TASK:
Answer these questions from the Tekton workspace excerpt below.
(a) What does Tekton call the storage that Tasks can write data to for later steps or other Tasks?
(b) What default value does the clean Task set for its path parameter?
(c) In what format does Tekton provide a variable for referencing a workspace's path in scripts?

*** Opening of EXCERPT TO READ ***

Another common thing that you might need in your Tasks is some kind of a storage where you can write data that can be used by subsequent steps in the Task or by other Tasks in the pipeline. The most common use case for this would be a place to fetch git repo. This kind of a storage is called workspace in Tekton and the following example shows a Tasks that mounts and clears the storage using rmdir:


# https://github.com/MartinHeinz/tekton-kickstarter/blob/master/tasks/clean/clean.yaml
...
spec:
  params:
    - name: path
      description: Path to directory being deleted.
      default: '.'
  workspaces:
    - name: source
      mountPath: /workspace
  steps:
    - image: ubuntu
      name: rmdir
      script: |
        #!/usr/bin/env bash
        set -xe
        rm -rf "$(workspaces.source.path)/$(params.path)"

Above clean Task includes workspace section that defines name of the workspace and path where it should be mounted. To make it easier to update the mountPath, Tekton provides variable in a format $(workspaces.ws-name.path) which can be used in scripts to reference the path.

*** Close of EXCERPT TO READ ***
*** Opening of LISTED RECORDS ***

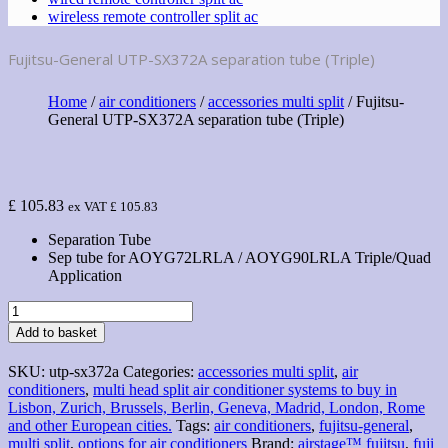
wireless remote controller split ac
Fujitsu-General UTP-SX372A separation tube (Triple)
Home
/
air conditioners
/
accessories multi split
/ Fujitsu-
General UTP-SX372A separation tube (Triple)
£
105.83
ex VAT
£
105.83
Separation Tube
Sep tube for AOYG72LRLA / AOYG90LRLA Triple/Quad
Application
Fujitsu-
General
Add to basket
UTP-
SX372A
SKU:
utp-sx372a
Categories:
accessories multi split
,
air
separation
conditioners
,
multi head split air conditioner systems to buy in
tube
Lisbon, Zurich, Brussels, Berlin, Geneva, Madrid, London, Rome
(Triple)
and other European cities.
Tags:
air conditioners
,
fujitsu-general
,
quantity
multi split
,
options for air conditioners
Brand:
airstage™ fujitsu
,
fuji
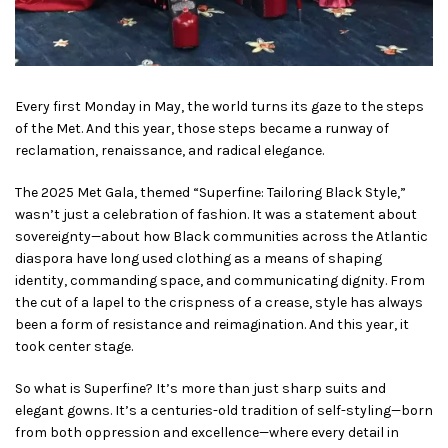
Every first Monday in May, the world turns its gaze to the steps
of the Met. And this year, those steps became a runway of
reclamation, renaissance, and radical elegance.
The 2025 Met Gala, themed “Superfine: Tailoring Black Style,”
wasn’t just a celebration of fashion. It was a statement about
sovereignty—about how Black communities across the Atlantic
diaspora have long used clothing as a means of shaping
identity, commanding space, and communicating dignity. From
the cut of a lapel to the crispness of a crease, style has always
been a form of resistance and reimagination. And this year, it
took center stage.
So what is Superfine? It’s more than just sharp suits and
elegant gowns. It’s a centuries-old tradition of self-styling—born
from both oppression and excellence—where every detail in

*** Close of LISTED RECORDS ***

EXERCISE OUTPUT:
(a) Workspace
(b) '.'
(c) $(workspaces.ws-name.path)